Rees-Davies: Music is at our heart, at our DNA. We’ve produced everything from music videos to feature documentaries to commercials, branded content. We’ve been working together for close to seven years now at Scheme Engine, the production company started by Matt [and others]. We focus on women and minority representation at Scheme Engine, and our roster is made up of directors, in-house creative, producers, editors, composers. We really try to magnify perspectives and decide to tell stories with purpose.

Do you have any connection to Chicago or the blues specifically?

I grew up in Oak Park, went to high school there, went to college in New York, and then I just moved back to Chicago in August. This was the first project I’ve worked on since I moved back.
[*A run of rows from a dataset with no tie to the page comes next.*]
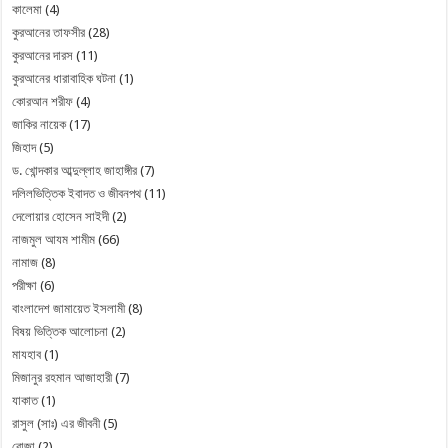
কালেমা
(4)
কুরআনের তাফসীর
(28)
কুরআনের দারস
(11)
কুরআনের ধারাবাহিক ঘটনা
(1)
কোরআন শরীফ
(4)
জাকির নায়েক
(17)
জিহাদ
(5)
ড. খোন্দকার আব্দুল্লাহ জাহাঙ্গীর
(7)
দলিলভিত্তিক ইবাদত ও জীবনপথ
(11)
দেলোয়ার হোসেন সাইদী
(2)
নাজমুল আযম শামীম
(66)
নামাজ
(8)
পরীক্ষা
(6)
বাংলাদেশ জামায়েত ইসলামী
(8)
বিষয় ভিত্তিক আলোচনা
(2)
মাযহাব
(1)
মিজানুর রহমান আজাহারী
(7)
যাকাত
(1)
রাসুল (সাঃ) এর জীবনী
(5)
রোজা
(2)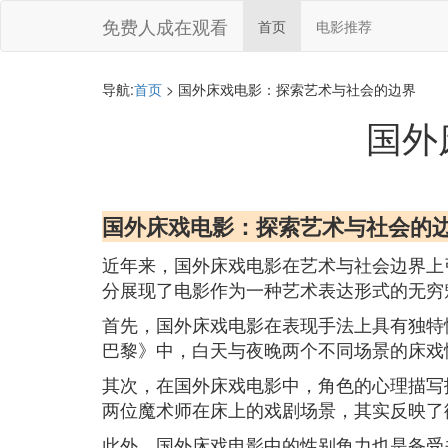
免费人成在观看
首页
电影推荐
导航:
首页
> 国外床戏电影：探索艺术与社会的边界
国外
国外床戏电影：探索艺术与社会的
近年来，国外床戏电影在艺术与社会边界上
分展现了电影作为一种艺术表达形式的无穷
首先，国外床戏电影在表现手法上具有独特
巴黎》中，白天与夜晚两个不同场景的床戏
其次，在国外床戏电影中，角色的心理描写
两位魔术师在床上的戏剧场景，其实反映了
此外，国外床戏电影中的性别角力也是备受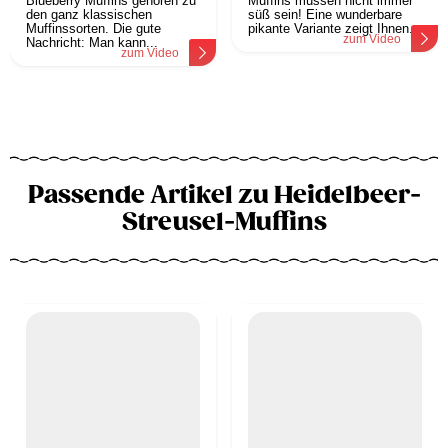
Blueberry Muffins gehören zu
Muffins müssen nicht immer
den ganz klassischen
süß sein! Eine wunderbare
Muffinssorten. Die gute
pikante Variante zeigt Ihnen...
zum Video
Nachricht: Man kann...
zum Video
Passende Artikel zu Heidelbeer-
Streusel-Muffins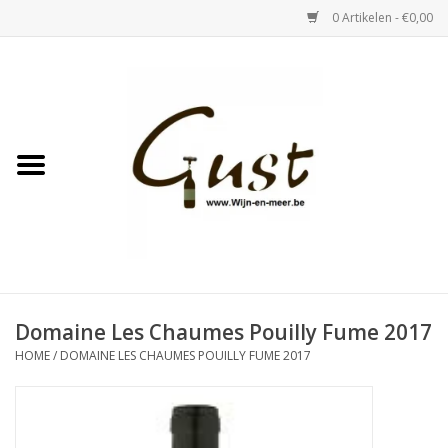
0 Artikelen - €0,00
Home
Witte wijn
Rose
Rode wijn
Bubbels & Vermout
Domaine Les Chaumes Pouilly Fume 2017
HOME
/
DOMAINE LES CHAUMES POUILLY FUME 2017
Sterke Dranken
Tastings & zaalverhuur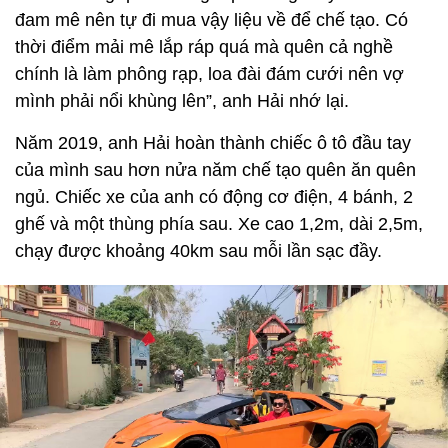
đam mê nên tự đi mua vậy liệu về để chế tạo. Có
thời điểm mải mê lắp ráp quá mà quên cả nghề
chính là làm phông rạp, loa đài đám cưới nên vợ
mình phải nổi khùng lên”, anh Hải nhớ lại.
Năm 2019, anh Hải hoàn thành chiếc ô tô đầu tay
của mình sau hơn nửa năm chế tạo quên ăn quên
ngủ. Chiếc xe của anh có động cơ điện, 4 bánh, 2
ghế và một thùng phía sau. Xe cao 1,2m, dài 2,5m,
chạy được khoảng 40km sau mỗi lần sạc đầy.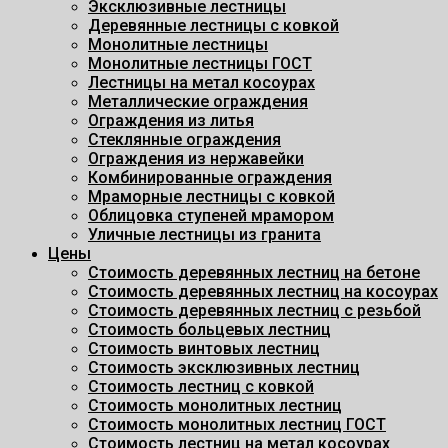
Эксклюзивные лестницы
Деревянные лестницы с ковкой
Монолитные лестницы
Монолитные лестницы ГОСТ
Лестницы на метал косоурах
Металлические ограждения
Ограждения из литья
Стеклянные ограждения
Ограждения из нержавейки
Комбинированные ограждения
Мраморные лестницы с ковкой
Облицовка ступеней мрамором
Уличные лестницы из гранита
Цены
Стоимость деревянных лестниц на бетоне
Стоимость деревянных лестниц на косоурах
Стоимость деревянных лестниц с резьбой
Стоимость больцевых лестниц
Стоимость винтовых лестниц
Стоимость эксклюзивных лестниц
Стоимость лестниц с ковкой
Стоимость монолитных лестниц
Стоимость монолитных лестниц ГОСТ
Стоимость лестниц на метал косоурах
I always knew Buddy Guy’s Legends club, always knew Buddy Guy as a Chicago blues guy to a degree, but not nearly as much as I have come to over the course of this project, so I feel fortunate for that.

Do you have a favorite performance or track by Buddy Guy after working on this project?

Mitchener: My favorite is probably the song “I Smell a Rat.” It just opens with this maybe three-minute long, crazy guitar solo, and then he goes into this really simple Buddy storytelling. It’s just great: super simple, but it’s Buddy being Buddy, and his personality comes through in the way he sings it.

What makes Buddy Guy an “American Master”?

Mitchener: He is probably the quintessential example of an American Master. He has a quintessential American story, growing up in the South and migrating north to Chicago. He came from nothing and grew up Black in America. He didn’t have a career where he was nobody and then all of a sudden he was a massive star. He never really truly blew up, he was always up a little bit, then down, then up a little further, then down, influencing all these people who had much bigger careers than he had. But he just kept at it, kept working at it, and mastered the craft—taught himself on a crappy little two-string guitar.

In that sense, it is the American story. Buddy worked his ass off and kept at it, despite never having massive success. He couldn’t put his guitar down if he wanted to. And nonetheless, now he has his own club in Chicago and is revered by everybody.